Monday, February 20, 2006

Ph.D. Barry Poulson, Reporting for Duty

Economist Barry Poulson continues his tour of duty in Wisconsin with an op-ed at WisOpinion today. In it Poulson echoes much of his generalized “expert” testimony provided to the invitation-only legislative hearing on the revenue restrictions amendment last week.

Not a single actual number is mentioned by Poulson in his op-ed. All he really does is assert that governments as a rule can’t keep from spending in good times and bad, claim taxes are too high in Wisconsin, allude to the fact that high taxes are bad for business, and then predict that the revenue restrictions amendment would have the modest effect of giving taxpayers control over the fiscal situation in Wisconsin.

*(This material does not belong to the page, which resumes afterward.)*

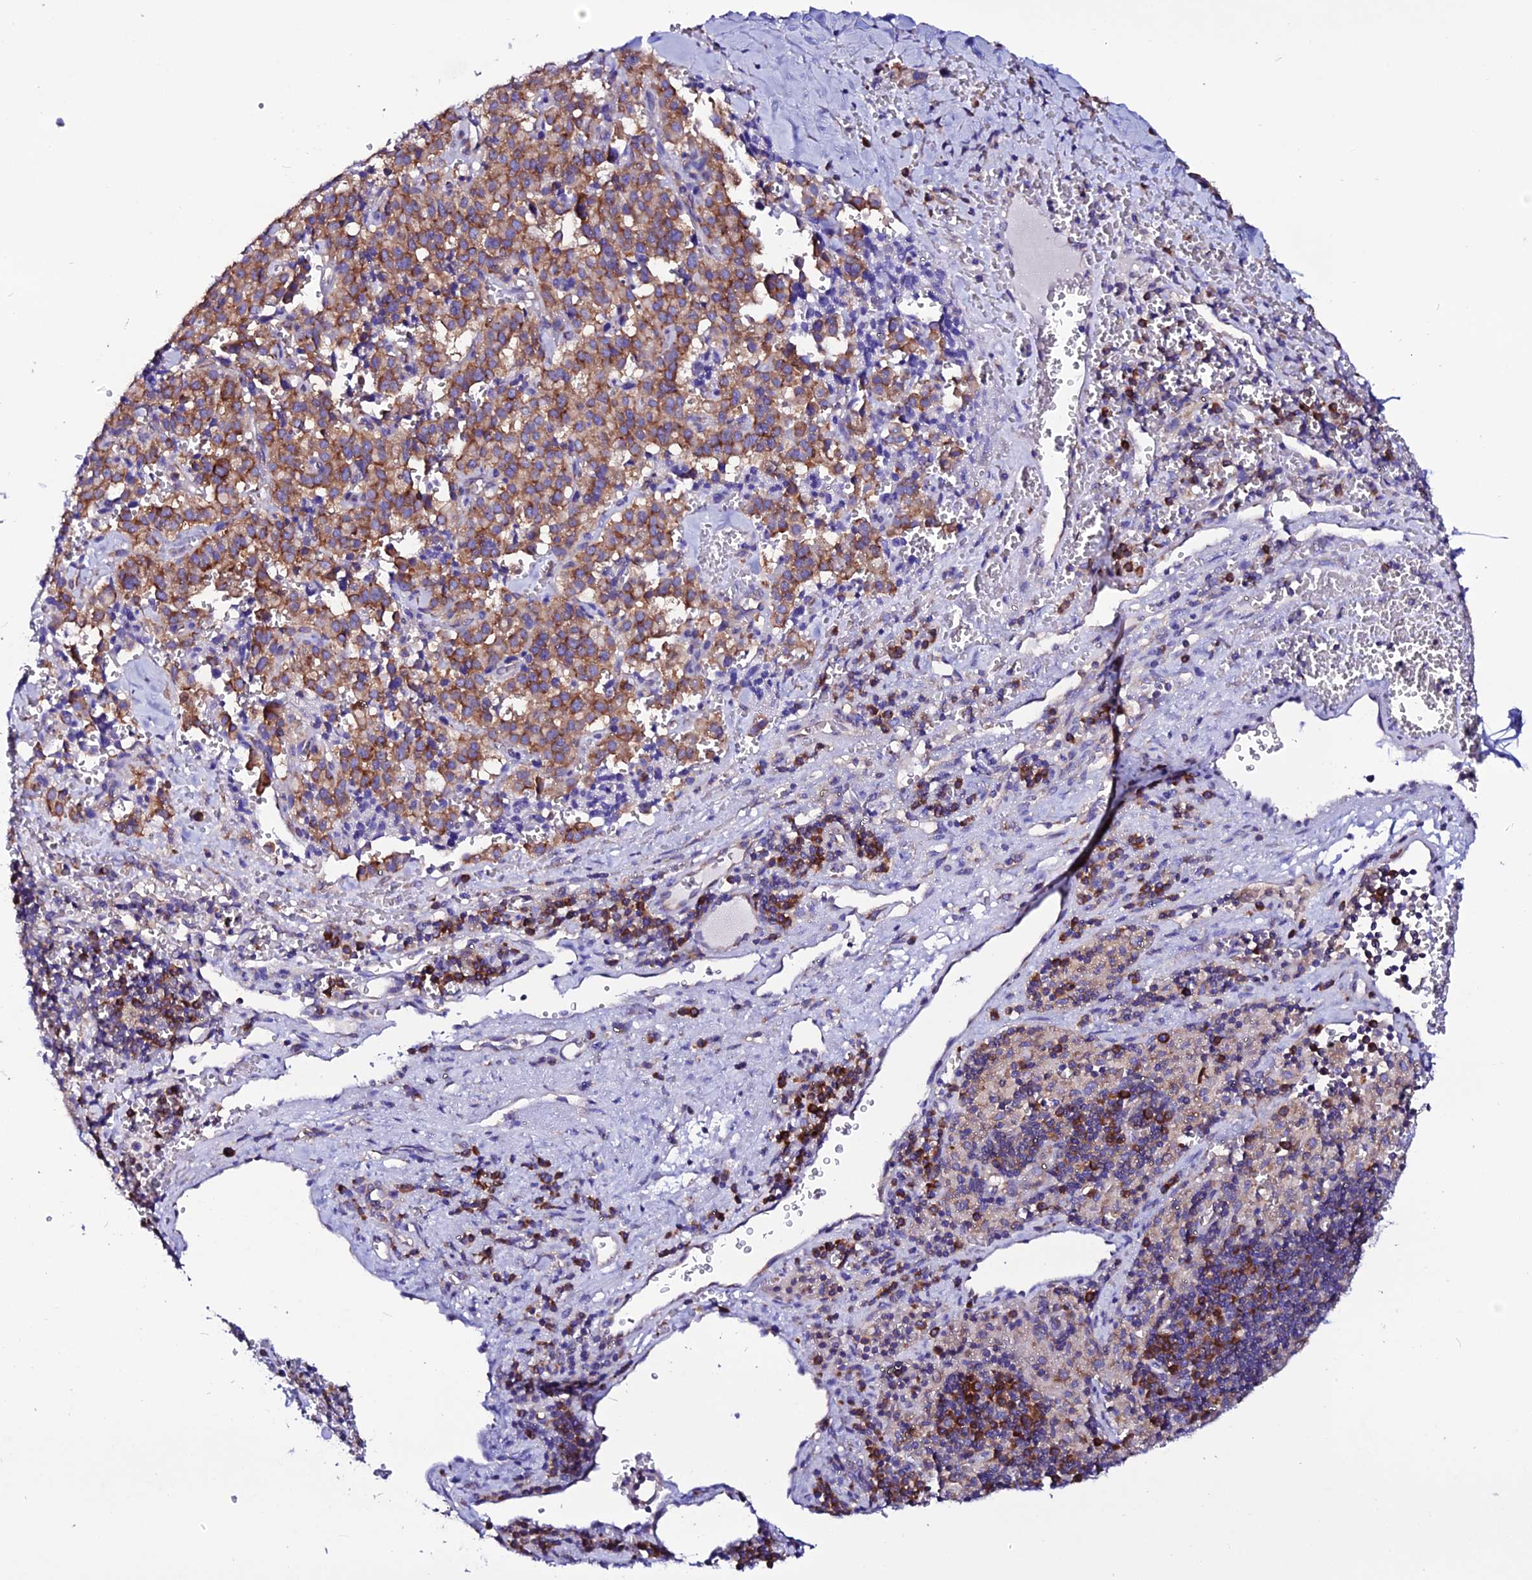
{"staining": {"intensity": "moderate", "quantity": ">75%", "location": "cytoplasmic/membranous"}, "tissue": "pancreatic cancer", "cell_type": "Tumor cells", "image_type": "cancer", "snomed": [{"axis": "morphology", "description": "Adenocarcinoma, NOS"}, {"axis": "topography", "description": "Pancreas"}], "caption": "There is medium levels of moderate cytoplasmic/membranous staining in tumor cells of pancreatic cancer (adenocarcinoma), as demonstrated by immunohistochemical staining (brown color).", "gene": "EEF1G", "patient": {"sex": "male", "age": 65}}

There are many problems with Poulson's generalizations, but I'll focus on three.

One, the revenue restrictions amendment says nothing directly about taxes or spending—it’s about the collection of revenue. The original TABOR was about spending, and that misguided initiative failed. Theoretically, taxes could increase under the revenue restrictions amendment as long as total revenue only increases at the rate of inflation plus population growth.

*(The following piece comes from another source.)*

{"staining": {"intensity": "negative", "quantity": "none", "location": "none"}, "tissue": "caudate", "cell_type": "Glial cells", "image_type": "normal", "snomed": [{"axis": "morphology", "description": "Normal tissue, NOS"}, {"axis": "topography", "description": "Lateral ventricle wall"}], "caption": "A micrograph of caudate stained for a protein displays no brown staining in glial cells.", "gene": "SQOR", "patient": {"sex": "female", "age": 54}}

Two, in terms of total revenue collections—again, which is what the amendment is really about—Wisconsin is actually a very average state. According to UW-Madison economist Andrew Reschovsky, who actually completed a formal analysis of the Wisconsin situation, our state ranks 23rd in the nation in terms of revenue collections in relation to personal income. In fact, we’re just a few tenths of a percentage point above the national average in this regard.

Three, this amendment would hardly give taxpayers control over the fiscal situation in Wisconsin. While it’s true referendums could be called by governmental units—the state, counties, municipalities, school boards, etc.—to increase the level of revenue that can be generated under the amendment, it’s the state legislature that has the power to categorize the referendum as recurring or non-recurring. If determined to be recurring, the most a referendum can generate above the amendment-imposed restrictions is the greater of $50,000 or 15% of the total amount of revenue allowed under the amendment’s limits. In other words, the referendums—which are a very inefficient way to deal with a fiscal crisis to start—are highly circumvented by the state. What's more, under the amendment citizens would actually lose representation in the state economy as the place of government in it recedes.

The conservative Republicans are trying desperately to push Poulson into the limelight of this debate, but the Colorado economist really has nothing to add to the discussion. To me, that only says that the state GOP has very little to justify this amendment, as well.

UPDATE: Paul Soglin at Waxing America provides an excellent point-by-point rebuttal of Poulson's op-ed. Well worth the read.

5 Comments:

Blogger Peter said...

Great catch on this one:

"One, the revenue restrictions amendment says nothing directly about taxes or spending—it’s about the collection of revenue. The original TABOR was about spending, and that misguided initiative failed. Theoretically, taxes could increase under the revenue restrictions amendment as long as total revenue only increases at the rate of inflation plus population growth."

TABOR is about double-fucking Wisconsin. Promote ideology to decimate PUBLIC services and programs in the shorter term, but when they are in trouble (which is almost always too late), taxes can increase to attempt to save them. Which pisses off everyone who rail about high(er) taxes and poor(er) services, and the slow process of demolishing Wisconsin's effective government as we know it accelerates to the breakneck pace that the GOP leadership craves.

my rant about the death of the Wisconsin Idea and how TABOR sealed the deal.

February 20, 2006  
Blogger Sven said...

The original TABOR was about spending

That's not quite true, Seth. As is explained here, TABOR sucked in an unrelated and contradictory spending limitation that had just been passed by the legislature.

It did make things worse, but the primary problem with TABOR was the revenue formula. The tax jihadists in Wisconsin want to pretend that their version is fundamentally different. It's not.

February 20, 2006  
Blogger Seth Zlotocha said...

Thanks for your comment, Peter. I like your connection between the Wisconsin Idea and TABOR. It's an important one.

Thanks for your correction, Sven. I actually wasn't following WI politics very closely when the original TABOR push started here a couple years ago. I was just going off this line from the Journal-Sentinel when the latest amendment was proposed: "Colorado's law sharply limited spending, while the amendment made public Thursday would limit revenue of Wisconsin's governments."

February 20, 2006  
Blogger Sven said...

It's really just a stupid rhetorical game the GOPers are playing, the same way they did in Colorado. One can call TABOR a "spending limitation" in that one can't spend what one doesn't have.

That reporter has been spun so much that he doesn't know which way is up. Notice how the GOPers flip back and forth between "spending" and "revenue": "Gard...said the amendment should become law to reverse what he called the pattern of irresponsible spending by state and local officials..."

And I bet it was Gard who planted the bug in the reporter's brain that the Wisconsin version of TABOR is not a "spending limitation" like Colorado's. Pure BS.